## Problem to solve
In the listing below, locate the line containing "122.055083 77.261628 125))" and the line containing "142.8 88.01 90))". Output both of them and every line between, exactly as written, and nothing more.

## Task data
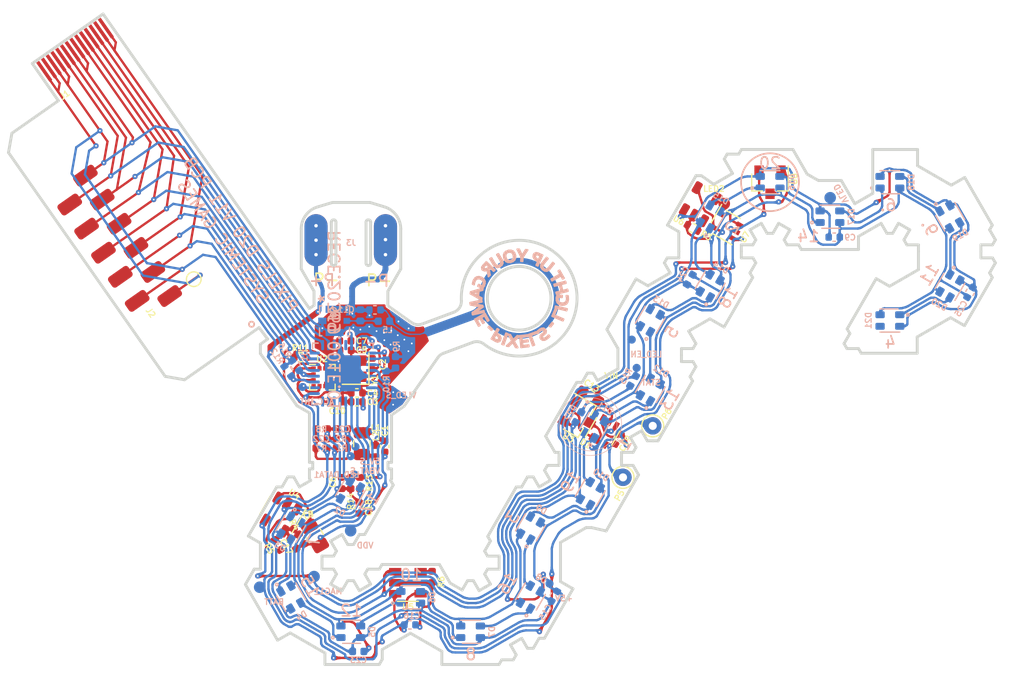
<source format=kicad_pcb>
(kicad_pcb (version 20211014) (generator pcbnew)

  (general
    (thickness 0.2)
  )

  (paper "A4")
  (title_block
    (title "FLX-F020")
    (date "2021-09-11")
    (rev "10")
    (company "Systemic Games, LLC")
    (comment 1 "Flexible PCB, 0.13mm thickness")
  )

  (layers
    (0 "F.Cu" signal)
    (31 "B.Cu" signal)
    (32 "B.Adhes" user "B.Adhesive")
    (33 "F.Adhes" user "F.Adhesive")
    (34 "B.Paste" user)
    (35 "F.Paste" user)
    (36 "B.SilkS" user "B.Silkscreen")
    (37 "F.SilkS" user "F.Silkscreen")
    (38 "B.Mask" user)
    (39 "F.Mask" user)
    (40 "Dwgs.User" user "User.Drawings")
    (41 "Cmts.User" user "B.Stiffener")
    (42 "Eco1.User" user "User.Eco1")
    (43 "Eco2.User" user "User.Eco2")
    (44 "Edge.Cuts" user)
    (45 "Margin" user)
    (46 "B.CrtYd" user "B.Courtyard")
    (47 "F.CrtYd" user "F.Courtyard")
    (48 "B.Fab" user)
    (49 "F.Fab" user)
  )

  (setup
    (stackup
      (layer "F.SilkS" (type "Top Silk Screen"))
      (layer "F.Paste" (type "Top Solder Paste"))
      (layer "F.Mask" (type "Top Solder Mask") (thickness 0.01))
      (layer "F.Cu" (type "copper") (thickness 0.035))
      (layer "dielectric 1" (type "core") (thickness 0.11) (material "FR4") (epsilon_r 4.5) (loss_tangent 0.02))
      (layer "B.Cu" (type "copper") (thickness 0.035))
      (layer "B.Mask" (type "Bottom Solder Mask") (thickness 0.01))
      (layer "B.Paste" (type "Bottom Solder Paste"))
      (layer "B.SilkS" (type "Bottom Silk Screen"))
      (copper_finish "None")
      (dielectric_constraints no)
    )
    (pad_to_mask_clearance 0)
    (pcbplotparams
      (layerselection 0x0001efc_ffffffff)
      (disableapertmacros false)
      (usegerberextensions false)
      (usegerberattributes false)
      (usegerberadvancedattributes false)
      (creategerberjobfile false)
      (svguseinch false)
      (svgprecision 6)
      (excludeedgelayer true)
      (plotframeref false)
      (viasonmask false)
      (mode 1)
      (useauxorigin false)
      (hpglpennumber 1)
      (hpglpenspeed 20)
      (hpglpendiameter 15.000000)
      (dxfpolygonmode true)
      (dxfimperialunits true)
      (dxfusepcbnewfont true)
      (psnegative false)
      (psa4output false)
      (plotreference true)
      (plotvalue true)
      (plotinvisibletext false)
      (sketchpadsonfab false)
      (subtractmaskfromsilk true)
      (outputformat 1)
      (mirror false)
      (drillshape 0)
      (scaleselection 1)
      (outputdirectory "Gerber/")
    )
  )

  (net 0 "")
  (net 1 "Net-(C1-Pad1)")
  (net 2 "GND")
  (net 3 "VDD")
  (net 4 "Net-(C13-Pad1)")
  (net 5 "VLED")
  (net 6 "Net-(L1-Pad2)")
  (net 7 "Net-(L1-Pad1)")
  (net 8 "+5V")
  (net 9 "Net-(R6-Pad1)")
  (net 10 "/LED_EN")
  (net 11 "Net-(C2-Pad2)")
  (net 12 "Net-(C3-Pad1)")
  (net 13 "Net-(C5-Pad2)")
  (net 14 "Net-(C7-Pad1)")
  (net 15 "Net-(C17-Pad2)")
  (net 16 "Net-(C19-Pad1)")
  (net 17 "Net-(C19-Pad2)")
  (net 18 "Net-(L4-Pad1)")
  (net 19 "RXI")
  (net 20 "TXO")
  (net 21 "SWO")
  (net 22 "RESET")
  (net 23 "SWDCLK")
  (net 24 "SWDIO")
  (net 25 "Net-(R10-Pad1)")
  (net 26 "Net-(R10-Pad2)")
  (net 27 "/LED_DATA")
  (net 28 "/Power/LED_EN_OUT")
  (net 29 "/STATS")
  (net 30 "/VLED_SENSE")
  (net 31 "/5V_SENSE")
  (net 32 "/VBAT_SENSE")
  (net 33 "/Power/MAG1_")
  (net 34 "Net-(D10-Pad1)")
  (net 35 "Net-(D22-Pad1)")
  (net 36 "VBAT")
  (net 37 "Net-(R3-Pad1)")
  (net 38 "Net-(D2-Pad3)")
  (net 39 "Net-(D3-Pad3)")
  (net 40 "Net-(D4-Pad3)")
  (net 41 "Net-(D5-Pad3)")
  (net 42 "Net-(D6-Pad3)")
  (net 43 "Net-(D7-Pad3)")
  (net 44 "Net-(D8-Pad3)")
  (net 45 "Net-(D10-Pad3)")
  (net 46 "Net-(D11-Pad3)")
  (net 47 "Net-(D12-Pad3)")
  (net 48 "Net-(D13-Pad3)")
  (net 49 "Net-(D14-Pad3)")
  (net 50 "Net-(D15-Pad3)")
  (net 51 "Net-(D16-Pad3)")
  (net 52 "Net-(D17-Pad3)")
  (net 53 "Net-(D18-Pad3)")
  (net 54 "Net-(D19-Pad3)")
  (net 55 "Net-(D20-Pad3)")
  (net 56 "Net-(R11-Pad1)")
  (net 57 "/SCL")
  (net 58 "/SDA")
  (net 59 "/ACC_INT")
  (net 60 "/ARC_ANTENNA")
  (net 61 "Net-(C8-Pad1)")
  (net 62 "Net-(D21-Pad3)")
  (net 63 "Net-(U1-Pad7)")
  (net 64 "Net-(U1-Pad8)")
  (net 65 "Net-(U1-Pad19)")
  (net 66 "Net-(U1-Pad21)")
  (net 67 "Net-(U2-Pad4)")

  (footprint "Pixels-dice:SOT-353_SC-70-5" (layer "F.Cu") (at 174.847276 75.695 150))

  (footprint "TestPoint:TestPoint_THTPad_D1.5mm_Drill0.7mm" (layer "F.Cu") (at 168.47 92.95 30))

  (footprint "Resistor_SMD:R_0402_1005Metric" (layer "F.Cu") (at 142.38 97.89 -90))

  (footprint "Capacitor_SMD:C_0402_1005Metric" (layer "F.Cu") (at 141.59 97.89 -90))

  (footprint "Package_TO_SOT_SMD:SOT-23-5" (layer "F.Cu") (at 147.32 106.5))

  (footprint "Package_TO_SOT_SMD:SOT-23" (layer "F.Cu") (at 178.6 71.9 -90))

  (footprint "TestPoint:TestPoint_THTPad_D1.5mm_Drill0.7mm" (layer "F.Cu") (at 165.9 97.4 30))

  (footprint "Pixels-dice:SOT-23-5" (layer "F.Cu") (at 172.582724 73.797628 60))

  (footprint "Resistor_SMD:R_0402_1005Metric" (layer "F.Cu") (at 171.91 75.85 150))

  (footprint "Resistor_SMD:R_0402_1005Metric" (layer "F.Cu") (at 143.17 97.89 90))

  (footprint "Capacitor_SMD:C_0402_1005Metric" (layer "F.Cu") (at 141.91 85.61 180))

  (footprint "Inductor_SMD:L_0805_2012Metric" (layer "F.Cu") (at 143.34 94.49 -90))

  (footprint "Capacitor_SMD:C_0402_1005Metric" (layer "F.Cu") (at 141.93 86.42))

  (footprint "Capacitor_SMD:C_0402_1005Metric" (layer "F.Cu") (at 142.9 90.87 180))

  (footprint "Capacitor_SMD:C_0402_1005Metric" (layer "F.Cu") (at 144.22 87.6 -90))

  (footprint "Capacitor_SMD:C_0402_1005Metric" (layer "F.Cu") (at 141.19 90.86))

  (footprint "Pixels-dice:FPC-POGO-11" (layer "F.Cu") (at 122.055083 77.261628 125))

  (footprint "Capacitor_SMD:C_0402_1005Metric" (layer "F.Cu") (at 143.1 100.04 90))

  (footprint "Resistor_SMD:R_0402_1005Metric" (layer "F.Cu") (at 138.1175 102.75 -60))

  (footprint "Capacitor_SMD:C_0402_1005Metric" (layer "F.Cu") (at 137.43 103.14 120))

  (footprint "Pixels-dice:SOT-23-5" (layer "F.Cu") (at 136.362724 100.612372 -120))

  (footprint "Capacitor_SMD:C_0402_1005Metric" (layer "F.Cu") (at 142.91 90.1 180))

  (footprint "Inductor_SMD:L_0805_2012Metric" (layer "F.Cu") (at 139.28 102.468101 -60))

  (footprint "Resistor_SMD:R_0402_1005Metric" (layer "F.Cu") (at 149.41 106 -90))

  (footprint "Pixels-dice:FPC_14" (layer "F.Cu") (at 115.899507 62.318339 35))

  (footprint "Pixels-dice:TEST_PIN" (layer "F.Cu") (at 174.65 73.75))

  (footprint "Capacitor_SMD:C_0603_1608Metric" (layer "F.Cu") (at 163.06 90.41 150))

  (footprint "Package_TO_SOT_SMD:SOT-363_SC-70-6" (layer "F.Cu") (at 164.27 93.43 60))

  (footprint "Inductor_SMD:L_0402_1005Metric" (layer "F.Cu") (at 144.53 95.13 90))

  (footprint "Capacitor_SMD:C_0402_1005Metric" (layer "F.Cu") (at 145.32 94.72 -90))

  (footprint "Capacitor_SMD:C_0402_1005Metric" (layer "F.Cu") (at 141.62 93.22 180))

  (footprint "Resistor_SMD:R_0402_1005Metric" (layer "F.Cu") (at 139.85 94.87 180))

  (footprint "Resistor_SMD:R_0402_1005Metric" (layer "F.Cu") (at 141.609999 94.050003))

  (footprint "Resistor_SMD:R_0402_1005Metric" (layer "F.Cu") (at 139.88 93.22))

  (footprint "Resistor_SMD:R_0402_1005Metric" (layer "F.Cu") (at 141.61 94.87))

  (footprint "Capacitor_SMD:C_0402_1005Metric" (layer "F.Cu") (at 139.86 94.05))

  (footprint "Pixels-dice:Crystal_SMD_2016-4Pin_2.0x1.6mm" (layer "F.Cu") (at 142.8 88.01 90))

  (footprint "Resistor_SMD:R_0402_1005Metric" (layer "F.Cu") (at 138.03 87.02 180))

  (footprint "Package_LGA:LGA-12_2x2mm_P0.5mm" (layer "F.Cu") (at 139.93 88.75))

  (footprint "Resistor_SMD:R_0402_1005Metric" (layer "F.Cu") (at 136.04 103.24 120))

  (footprint "Pixels-dice:TEST_PIN" (layer "F.Cu") (at 137.46 101.85))

  (footprint "Pixels-dice:TEST_PIN" (layer "F.Cu") (at 163.64 89.89))

  (footprint "Pixels-dice:SOT-23" (layer "F.Cu") (at 162.143975 92.21 150))

  (footprint "Capacitor_SMD:C_0402_1005Metric" (layer "F.Cu") (at 165.47 94.1 60))

  (footprint "Pixels-dice:TX1812Z_2020" (layer "B.Cu") (at 142.38 110.74 -90))

  (footprint "Pixels-dice:TX1812Z_2020" (layer "B.Cu") (at 137.198782 107.749711 -150))

  (footprint "Pixels-dice:TX1812Z_2020" (layer "B.Cu") (at 147.56 107.76 -90))

  (footprint "Capacitor_SMD:C_0402_1005Metric" (layer "B.Cu") (at 147.49 110.14))

  (footprint "Pixels-dice:TX1812Z_2020" (layer "B.Cu") (at 142.35 98.755 150))

  (footprint "Pixels-dice:TX1812Z_2020" (layer "B.Cu") (at 152.728782 110.740289 -90))

  (footprint "Pixels-dice:TX1812Z_2020" (layer "B.Cu") (at 173.428782 80.860289 -30))

  (footprint "Pixels-dice:TX1812Z_2020" (layer "B.Cu") (at 168.258782 83.850289 -30))

  (footprint "Pixels-dice:TX1812Z_2020" (layer "B.Cu") (at 168.258782 89.820289 -30))

  (footprint "Pixels-dice:TX1812Z_2020" (layer "B.Cu") (at 157.908782 101.780289 -30))

  (footprint "Pixels-dice:TX1812Z_2020" (layer "B.Cu") (at 157.898782 107.750289 -30))

  (footprint "Pixels-dice:TX1812Z_2020" (layer "B.Cu") (at 178.608782 71.900289 -90))

  (footprint "Pixels-dice:TX1812Z_2020" (layer "B.Cu") (at 188.958782 71.899711 -90))

  (footprint "Pixels-dice:TX1812Z_2020" (layer "B.Cu") (at 194.140289 80.868782 150))

  (footprint "Pixels-dice:TX1812Z_2020" (layer "B.Cu") (at 188.959711 83.848782 90))

  (footprint "Pixels-dice:TX1812Z_2020" (layer "B.Cu") (at 183.778782 74.880289 -90))

  (footprint "Pixels-dice:TX1812Z_2020" (layer "B.Cu") (at 194.13 74.89 -150))

  (footprint "Pixels-dice:TX1812Z_2020" (layer "B.Cu") (at 163.43 93.02 -30))

  (footprint "Resistor_SMD:R_0402_1005Metric" (layer "B.Cu") (at 166.77 89.06 60))

  (footprint "Capacitor_SMD:C_0402_1005Metric" (layer "B.Cu") (at 171.67 80.31 60))

  (footprint "Resistor_SMD:R_0402_1005Metric" (layer "B.Cu") (at 145.42 87.73 90))

  (footprint "Package_DFN_QFN:QFN-32-1EP_5x5mm_P0.5mm_EP3.1x3.1mm" (layer "B.Cu") (at 141.7 88.41 90))

  (footprint "Capacitor_SMD:C_0402_1005Metric" (layer "B.Cu") (at 143.21 83.4 90))

  (footprint "Capacitor_SMD:C_0402_1005Metric" (layer "B.Cu") (at 143.03 112.44 180))

  (footprint "Pixels-dice:TX1812Z_2020" (layer "B.Cu")
    (tedit 61BBD92F) (tstamp 00000000-0000-0000-0000-000060f77490)
    (at 137.198782 101.780289 150)
    (path "/00000000-0000-0000-0000-00005bc88abf/00000000-0000-0000-0000-00006142e12b")
    (attr through_hole)
    (fp_text reference "D3" (at 0 -1.85 150) (layer "B.SilkS")
      (effects (font (size 0.5 0.5) (thickness 0.1)) (justify mirror))
      (tstamp 196a8dd5-5fd6-4c7f-ae4a-0104bd82e61b)
    )
    (fp_text value "TX1812Z_2020" (at 0 1.65 150) (layer "B.Fab")
      (effects (font (size 1 1) (thickness 0.15)) (justify mirror))
      (tstamp b0271cdd-de22-4bf4-8f55-fc137cfbd4ec)
    )
    (fp_line (start -1 -0.85) (end -1 0.85) (layer "B.SilkS") (width 0.12) (tstamp 1171ce37-6ad7-4662-bb68-5592c945ebf3))
    (fp_line (start 1 -0.85) (end 1 0.7) (layer "B.SilkS") (width 0.12) (tstamp d4c9471f-7503-4339-928c-d1abae1eede6))
    (fp_circle (center 0.5 1.55) (end 0.55 1.65) (layer "B.SilkS") (width 0.12) (fill none) (tstamp 076046ab-4b56-4060-b8d9-0d80806d0277))
    (fp_line (start 0.65 1.05) (end 1.05 0.65) (layer "B.Fab") (width 0.12) (tstamp 1fbb0219-551e-409b-a61b-76e8cebdfb9d))
    (fp_line (start -1.05 0) (end -1.05 -1.05) (layer "B.Fab") (width 0.12) (tstamp 43707e99-bdd7-4b02-9974-540ed6c2b0aa))
    (fp_line (start 1.05 1.05) (end -1.05 1.05) (layer "B.Fab") (width 0.12) (tstamp 79770cd5-32d7-429a-8248-0d9e6212231a))
    (fp_line (start -1.05 1.05) (end -1.05 0) (layer "B.Fab") (width 0.12) (tstamp 99332785-d9f1-4363-9377-26ddc18e6d2c))
    (fp_line (start -1.05 -1.05) (end 1.05 -1.05) (layer "B.Fab") (width 0.12) (tstamp e17e6c0e-7e5b-43f0-ad48-0a2760b45b04))
    (fp_line (start 1.05 -1.05) (end 1.05 1.05) (layer "B.Fab") (width 0.12) (tstamp e4e20505-1208-4100-a4aa-676f50844c06))
    (pad "1" smd roundrect locked (at 0.5 0.85 60) (size 0.8 0.6) (layers "B.Cu" "B.Paste" "B.Mask") (roundrect_rratio 0.2)
      (net 38 "Net-(D2-Pad3)") (tstamp 99dfa524-0366-4808-b4e8-328fc38e8656))
    (pad "2" smd roundrect locked (at -0.5 0.85 60) (size 0.8 0.6) (layers "B.Cu" "B.Paste" "B.Mask") (roundrect_rratio 0.2)
      (net 5 "VLED") (tstamp 7bfba61b-6752-4a45-9ee6-5984dcb15041))
    (pad "3" smd roundrect locked (at -0.5 -0.85 60) (size 0.8 
... [3231041 chars truncated]
</source>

## Output for this exercise
  (footprint "Pixels-dice:FPC-POGO-11" (layer "F.Cu") (at 122.055083 77.261628 125))

  (footprint "Capacitor_SMD:C_0402_1005Metric" (layer "F.Cu") (at 143.1 100.04 90))

  (footprint "Resistor_SMD:R_0402_1005Metric" (layer "F.Cu") (at 138.1175 102.75 -60))

  (footprint "Capacitor_SMD:C_0402_1005Metric" (layer "F.Cu") (at 137.43 103.14 120))

  (footprint "Pixels-dice:SOT-23-5" (layer "F.Cu") (at 136.362724 100.612372 -120))

  (footprint "Capacitor_SMD:C_0402_1005Metric" (layer "F.Cu") (at 142.91 90.1 180))

  (footprint "Inductor_SMD:L_0805_2012Metric" (layer "F.Cu") (at 139.28 102.468101 -60))

  (footprint "Resistor_SMD:R_0402_1005Metric" (layer "F.Cu") (at 149.41 106 -90))

  (footprint "Pixels-dice:FPC_14" (layer "F.Cu") (at 115.899507 62.318339 35))

  (footprint "Pixels-dice:TEST_PIN" (layer "F.Cu") (at 174.65 73.75))

  (footprint "Capacitor_SMD:C_0603_1608Metric" (layer "F.Cu") (at 163.06 90.41 150))

  (footprint "Package_TO_SOT_SMD:SOT-363_SC-70-6" (layer "F.Cu") (at 164.27 93.43 60))

  (footprint "Inductor_SMD:L_0402_1005Metric" (layer "F.Cu") (at 144.53 95.13 90))

  (footprint "Capacitor_SMD:C_0402_1005Metric" (layer "F.Cu") (at 145.32 94.72 -90))

  (footprint "Capacitor_SMD:C_0402_1005Metric" (layer "F.Cu") (at 141.62 93.22 180))

  (footprint "Resistor_SMD:R_0402_1005Metric" (layer "F.Cu") (at 139.85 94.87 180))

  (footprint "Resistor_SMD:R_0402_1005Metric" (layer "F.Cu") (at 141.609999 94.050003))

  (footprint "Resistor_SMD:R_0402_1005Metric" (layer "F.Cu") (at 139.88 93.22))

  (footprint "Resistor_SMD:R_0402_1005Metric" (layer "F.Cu") (at 141.61 94.87))

  (footprint "Capacitor_SMD:C_0402_1005Metric" (layer "F.Cu") (at 139.86 94.05))

  (footprint "Pixels-dice:Crystal_SMD_2016-4Pin_2.0x1.6mm" (layer "F.Cu") (at 142.8 88.01 90))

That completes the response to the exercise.